Terça-feira, 16 de Dezembro de 2025

Operadoras cobram escala, segurança jurídica e qualificação em IA

No primeiro dia do Painel Telebrasil, 2, ao representar o governo, MDIC e MCom detalharam eixos de políticas para infraestrutura digital, como data centers e cabos, enquanto as telcos, representadas pela Vivo e TIM, apontaram urgências práticas para viabilizar casos de uso de IA nas empresas. Palestrantes discutiram se o Brasil está preparado para a era da inteligência artificial.

O governo federal apresentou as prioridades de políticas para infraestrutura de dados — com destaque para data centers e cabos submarinos —, ao passo que executivas de Vivo e TIM listaram as condições de contorno para transformar tais diretrizes em adoção efetiva: escala de dispositivos, segurança jurídica, capacitação e eficiência operacional.

Políticas do governo: data centers, cabos e inclusão
Cristiane Vianna Rauen, diretora do Departamento de Transformação Digital e Inovação do MDIC, afirmou que a Política Nacional de Data Centers está sendo gestada em plataforma interministerial sob coordenação da Casa Civil. O objetivo central é atrair capacidade de processamento e aliviar o capex por meio de um regime fiscal voltado a componentes e equipamentos de TIC, compensando a diferença de custo no Brasil. Segundo ela, a infraestrutura de energia do país é um atrativo, mas “os equipamentos de processamento podem custar de 70% a 80% do valor de um data center”, e são mais caros no contexto brasileiro; a política pretende “reduzir esses custos, tanto de importação quanto de fabricação”.

Rauen também situou a política no guarda-chuva do CIT Digital, por meio da Câmara Técnica da Economia Digital (CTED), que acompanha e integra iniciativas como Plano de IoT e 5G. Entre as novidades, anunciou a formulação da Política Nacional da Economia de Dados (PNED), voltada a dar segurança jurídica para acesso, portabilidade e interoperabilidade de dados não pessoais (e pessoais anonimizados), de modo a destravar seu uso estratégico pela indústria.

Pelo MCom, Hermano Tercius, secretário de Telecomunicações, disse que a Pasta atua no eixo de conectividade da política de data centers, com ênfase na distribuição territorial de edge data centers para racionalizar tráfego e melhorar desempenho das redes. Ele citou tomada de subsídios aberta para receber contribuições sobre o tema e destacou a Política Nacional de Cabos Submarinos, que busca descentralizar pontos de chegada hoje concentrados em poucas cidades.

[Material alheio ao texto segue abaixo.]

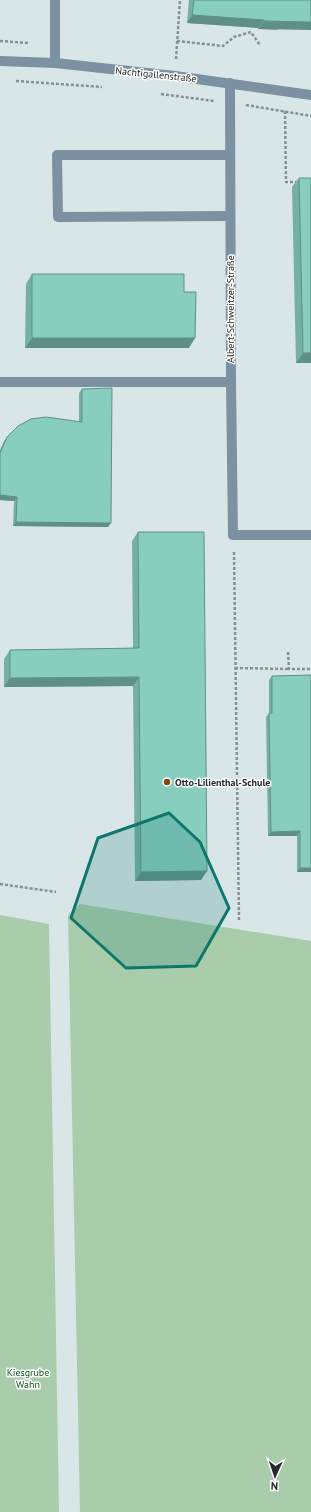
<svg xmlns="http://www.w3.org/2000/svg" width="311" height="1512" viewBox="0 0 311 1512" font-family="'PT Sans',sans-serif">
<style>
.green{fill:#a9ccab}
.lines{fill:none;stroke-linecap:round;stroke-linejoin:round}
.path{stroke:#869091;stroke-width:2.5;stroke-dasharray:3 2;stroke-linecap:butt}
.service{stroke:#7c91a1;stroke-width:10}
.minor{stroke:#7c91a1;stroke-width:10}
.wall{fill:#75b1a3}
.shaded-wall{fill:#5f9085}
.building{fill:#88cebe;stroke:#5f9085}
.marked{fill:#0f766e;fill-opacity:0.2;stroke:#0f766e;stroke-width:3;stroke-linejoin:round}
.poi-dot{fill:#864411;stroke:#fff;stroke-width:1.5}
.labels{text-anchor:middle;stroke-width:3;stroke-linejoin:round;paint-order:stroke}
.street-label{font-size:10px;fill:#24292a;stroke:#fff}
.poi-label{font-size:10px;font-weight:bold;fill:#24292a;stroke:#fff;text-anchor:start}
.park-label{font-size:10px;fill:#0e511e;stroke:#fff}
</style>
<rect width="100%" height="100%" fill="#d9e6e8"/>
<!-- green -->
<path class="green" d="M 80,904 L 311,941 L 311,1512 L 80,1512 L 68,915 Z
M 0,915 L 49,924 L 59,1512 L 0,1512 Z"/>
<g class="lines">
<!-- path -->
<path class="path" d="M 0,41 L 28,43
M 177,41 L 223,46 L 234,37 L 251,32 L 260,45
M 176,59 L 180,0
M 16,81 L 102,87
M 161,94 L 214,101
M 246,105 L 311,116
M 285,111 L 286,182 L 299,182
M 234,552 L 239,920
M 288,652 L 289,669 L 311,669
M 235,668 L 289,669
M 0,884 L 56,892"/>
<!-- service -->
<path class="service" d="M 230,155 L 57,155 L 58,217 L 230,216
M 0,382 L 231,382
M 233,535 L 311,535"/>
<!-- minor -->
<path class="minor" d="M 0,61 L 55,63 L 175,76 L 311,95
M 55,63 L 55,0
M 230,83 L 231,382 L 233,535"/>
</g>
<!-- wall -->
<path class="wall" d="M 189,0 L 311,0 L 277,30 L 258,29 L 258,28 L 187,23 Z
M 299,178 L 311,178 L 311,363 L 296,363 L 292,187 Z
M 32,274 L 184,292 L 189,348 L 25,348 L 26,284 Z
M 82,389 L 111,523 L 108,527 L 13,526 L 14,501 L 0,500 L 0,450 L 4,441 L 7,437 L 79,421 L 79,393 Z
M 138,532 L 201,880 L 135,881 L 133,686 L 4,687 L 4,659 L 10,650 L 133,648 L 132,541 Z
M 272,676 L 311,872 L 297,872 L 297,836 L 268,836 L 266,717 L 269,713 L 269,680 Z"/>
<!-- shaded-wall -->
<path class="shaded-wall" d="M 192,15 L 264,20 L 258,28 L 187,23 Z
M 264,21 L 311,22 L 311,30 L 258,29 Z
M 32,338 L 195,338 L 189,348 L 25,348 Z
M 303,353 L 311,353 L 311,363 L 296,363 Z
M 0,495 L 17,497 L 14,501 L 0,500 Z
M 16,522 L 111,523 L 108,527 L 13,526 Z
M 139,677 L 133,686 L 4,687 L 10,678 Z
M 300,831 L 297,836 L 268,836 L 271,832 Z
M 300,868 L 311,868 L 311,872 L 297,872 Z
M 207,871 L 201,880 L 135,881 L 141,872 Z"/>
<!-- building -->
<path class="building" d="M 194,0 L 311,0 L 311,22 L 264,21 L 264,20 L 192,15 Z
M 299,178 L 311,178 L 311,353 L 303,353 Z
M 32,274 L 184,274 L 184,292 L 196,292 L 195,338 L 32,338 Z
M 112,388 L 111,523 L 16,522 L 17,497 L 0,495 L 0,453 L 7,437 L 18,426 L 31,419 L 46,417 L 82,422 L 82,389 Z
M 138,532 L 204,532 L 207,871 L 141,872 L 139,677 L 10,678 L 10,650 L 139,648 Z
M 311,675 L 311,868 L 300,868 L 300,831 L 271,832 L 269,713 L 272,713 L 272,676 Z"/>
<!-- marked area -->
<path class="marked" d="M 169,813 L 200,842 L 229,908 L 196,966 L 126,968 L 71,918 L 98,838 Z"/>
<!-- markers -->
<circle class="poi-dot" cx="167" cy="782" r="4"/>
<g class="labels">
<!-- street labels -->
<g class="street-label">
<text transform="translate(156 74) rotate(6)" y="4">Nachtigallenstraße</text>
<text transform="translate(230 309) rotate(-90)" y="4">Albert-Schweitzer-Straße</text>
</g>
<!-- poi labels -->
<g class="poi-label">
<text x="175" y="786">Otto-Lilienthal-Schule</text>
</g>
<!-- park labels -->
<g class="park-label">
<text x="28" y="1376">Kiesgrube<tspan x="28" dy="12">Wahn</tspan></text>
</g>
</g>
<!-- north arrow -->
<g transform="translate(275 1476) rotate(183)" stroke="#ffffff" stroke-width="3" paint-order="stroke">
<path d="M0-3L7 15L0 10L-7 15Z" fill="#24292a"/>
<text y="-6" font-size="11" font-weight="bold" text-anchor="middle" fill="#24292a">N</text>
</g>
</svg>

Tercius elencou ainda iniciativas recentes: conectividade em rodovias e o Plano Nacional de Inclusão Digital, criado para mapear lacunas, definir metas e fontes de recursos. Para reduzir a fragmentação entre mais de dez órgãos com programas digitais, o governo reativou o CIT Digital e estruturou câmaras temáticas com participação pública e privada.

O secretário também defendeu a vedação ao contingenciamento de fundos setoriais como o FUST e o Funttel para viabilizar incentivos, afirmando ser “muito difícil” implementar políticas de difusão de infraestrutura sem recursos.

Escala, segurança e mão de obra
Do lado privado, Débora Bortolasi, VP B2B da Vivo, frisou que infraestrutura de telecom é base para qualquer agenda de IA. A operadora estruturou uma plataforma que vai além da conectividade — 5G e fibra — para serviços de dados, gestão de redes e soluções de IA. Ela apontou três travas recorrentes à democratização:

Segurança jurídica e políticas de incentivo coerentes para acelerar a adoção;
Custo de devices — “com a tecnologia 5G disponível, os devices ainda são caros”;
Letramento digital e formação técnica: apesar de o Brasil estar entre as populações mais online, faltam capacidades em dados, cibersegurança e IA em empresas e governo.
Auana Mattar, CIO da TIM, descreveu a trajetória da companhia desde 2016 em big data, nuvem e 5G, com uso crescente de serviços cognitivos no atendimento e na operação de rede. Para o horizonte próximo, ela fala em evolução — não “revolução” — focada em eficiência, automação e ganhos de produtividade. Entre os desafios, citou FinOps, ética de dados e cibersegurança, além do caráter CAPEX-intensivo do setor: para que telcos atuem como catalisadoras de novos negócios na economia de dados, será preciso escala, parcerias intersetoriais e ambiente regulatório estável.

Governo e setor privado convergem na direção de data centers distribuídos, cabos submarinos mais capilarizados e inclusão digital orientada por metas. Divergem no tempo de entrega: enquanto políticas estruturantes avançam por meio de tomadas de subsídios e câmaras técnicas, as operadoras pressionam por medidas imediatas que barateiem equipamentos, destravem dispositivos 5G, garantam segurança jurídica sobre dados e qualificação da força de trabalho.